You can also show a visual representation of the frequencies to quickly assess how well they align and to detect possible input errors and misalignments.
The brain compares sounds from both ears by sending each ear’s signals to both hemispheres, where specialized regions analyze frequency, loudness, and timing. The left and right auditory cortices exchange information, allowing subtle differences—such as fine variations in frequency or timing—to be detected and compared.

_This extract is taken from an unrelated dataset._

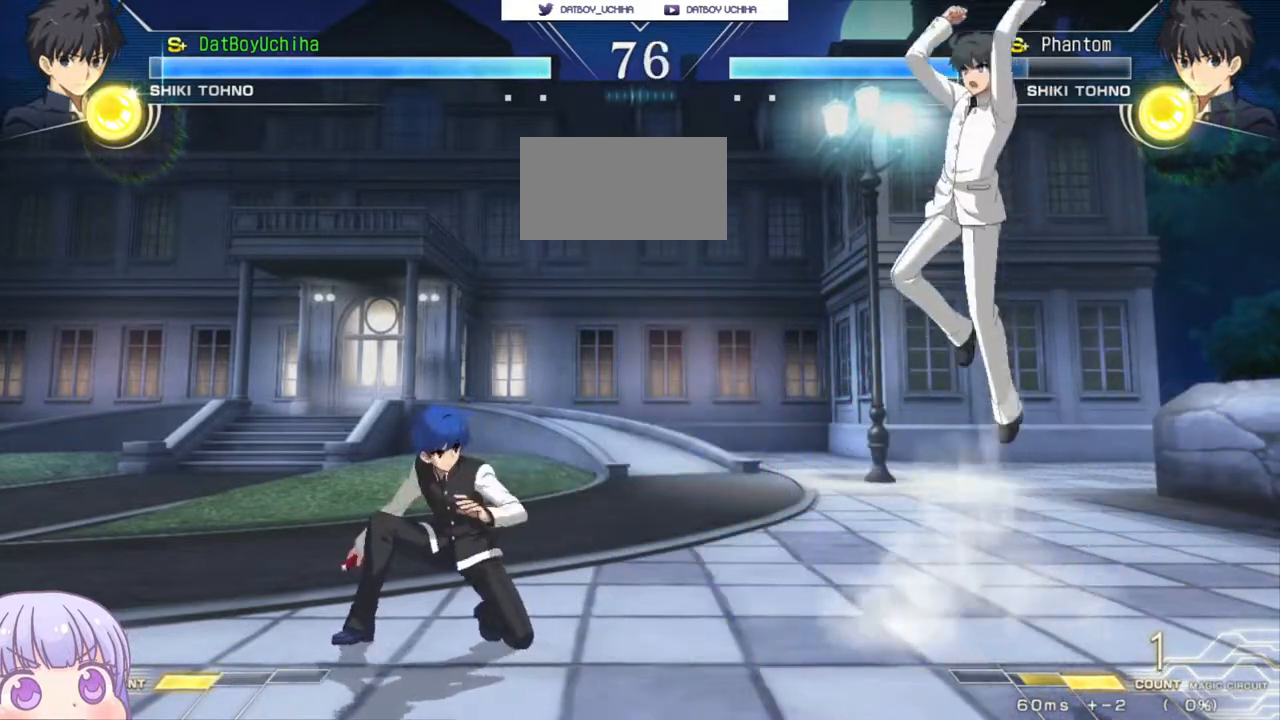
{"buttons": [], "left_stick": "center", "events": [[183, "left_stick", "left"], [467, "left_stick", "center"]]}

This comparison is not perfectly symmetrical: the left hemisphere is generally more sensitive to rapid, detailed changes, while the right is better at processing slower, more melodic patterns. Factors like natural neural delays, the “right-ear advantage,” and individual hearing differences can make fine frequency judgments between ears more difficult.
A striking example of binaural integration occurs with binaural beats: when two slightly different tones are played separately to each ear, the brain can generate the perception of a third, rhythmic beat corresponding to the frequency difference—even though this beat is absent in the actual sound waves. This effect arises in the brainstem, particularly in the superior olivary complex, where inputs from both ears converge. Binaural beats are most noticeable with tones below about 1000 Hz and frequency differences under ~35 Hz; larger differences are heard as two distinct tones rather than a fused beat. Occasionally, instead of a beat, listeners may perceive an illusory tone close to the average of the two frequencies.
Binaural alignment is more demanding than monaural alignment because it requires coordinating signals that are first processed largely in parallel pathways on opposite sides of the brain. Communication between hemispheres occurs through the corpus callosum, which introduces limits and delays. In contrast, monaural comparisons occur within a single auditory pathway, enabling more direct and precise frequency analysis. This inter-hemispheric bottleneck makes binaural processing inherently more complex and prone to small errors. On top of that, auditory fatigue and habituation can reduce sensitivity over time, while the brain’s own “auto-correction” mechanisms may smooth over small discrepancies—sometimes improving coherence, but also occasionally masking fine differences that are actually present.
I am not a medical professional, and this tool must not be considered a substitute for professional medical advice, diagnosis, or treatment. The information and outputs provided are for personal and experimental use only.
Due to the inherent limitations of binaural processing—including inter-hemispheric delays, habituation, fatigue effects, and the brain’s own corrective mechanisms—the alignment results produced by this tool may be inaccurate. As a consequence, adjustments to the frequency allocation table based on these results could potentially make hearing outcomes worse rather than better. For this reason, any use of the tool to modify configured frequencies should only be considered if the alignment results prove to be stable, reproducible, and reliable.
Even in that case I cannot guarantee that the outputs will improve hearing outcomes, and I accept no responsibility or liability for any issues that may arise from using this tool. Users with cochlear implants should always consult qualified specialists—such as ENT physicians, audiologists, or clinicians at a cochlear implant center—for guidance regarding their individual situation. By using this tool, you acknowledge that you do so at your own risk and responsibility.
This tool is provided as open-source software under the MIT license. I warmly welcome any kind of feedback—whether from cochlear implant users or healthcare professionals—to help improve its usefulness and reliability.
This project includes code generated with AI tools, I have included instructions to recreate it in the project.
I would like to express my gratitude to the staff at ENT clinics, CI rehabilitation centers, cochlear implant manufacturers, and the medical research community for their excellent and invaluable work, which is so essential for patients with hearing loss and has inspired me to develop this project.